Saved data entries
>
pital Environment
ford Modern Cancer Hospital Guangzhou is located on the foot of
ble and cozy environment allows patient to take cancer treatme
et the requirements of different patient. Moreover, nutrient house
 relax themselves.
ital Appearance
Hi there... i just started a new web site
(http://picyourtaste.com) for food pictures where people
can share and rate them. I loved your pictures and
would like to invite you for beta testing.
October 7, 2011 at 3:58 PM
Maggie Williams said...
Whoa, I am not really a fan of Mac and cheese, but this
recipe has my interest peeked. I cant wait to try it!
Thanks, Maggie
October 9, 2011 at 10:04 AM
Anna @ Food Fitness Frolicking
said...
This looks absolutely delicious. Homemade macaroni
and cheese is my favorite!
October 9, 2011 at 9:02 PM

PROBLEM TO WORK ON: Reproduce the data in its entirety, matching each character.

ANSWER BOX:
>
pital Environment
ford Modern Cancer Hospital Guangzhou is located on the foot of
ble and cozy environment allows patient to take cancer treatme
et the requirements of different patient. Moreover, nutrient house
 relax themselves.
ital Appearance
Hi there... i just started a new web site
(http://picyourtaste.com) for food pictures where people
can share and rate them. I loved your pictures and
would like to invite you for beta testing.
October 7, 2011 at 3:58 PM
Maggie Williams said...
Whoa, I am not really a fan of Mac and cheese, but this
recipe has my interest peeked. I cant wait to try it!
Thanks, Maggie
October 9, 2011 at 10:04 AM
Anna @ Food Fitness Frolicking
said...
This looks absolutely delicious. Homemade macaroni
and cheese is my favorite!
October 9, 2011 at 9:02 PM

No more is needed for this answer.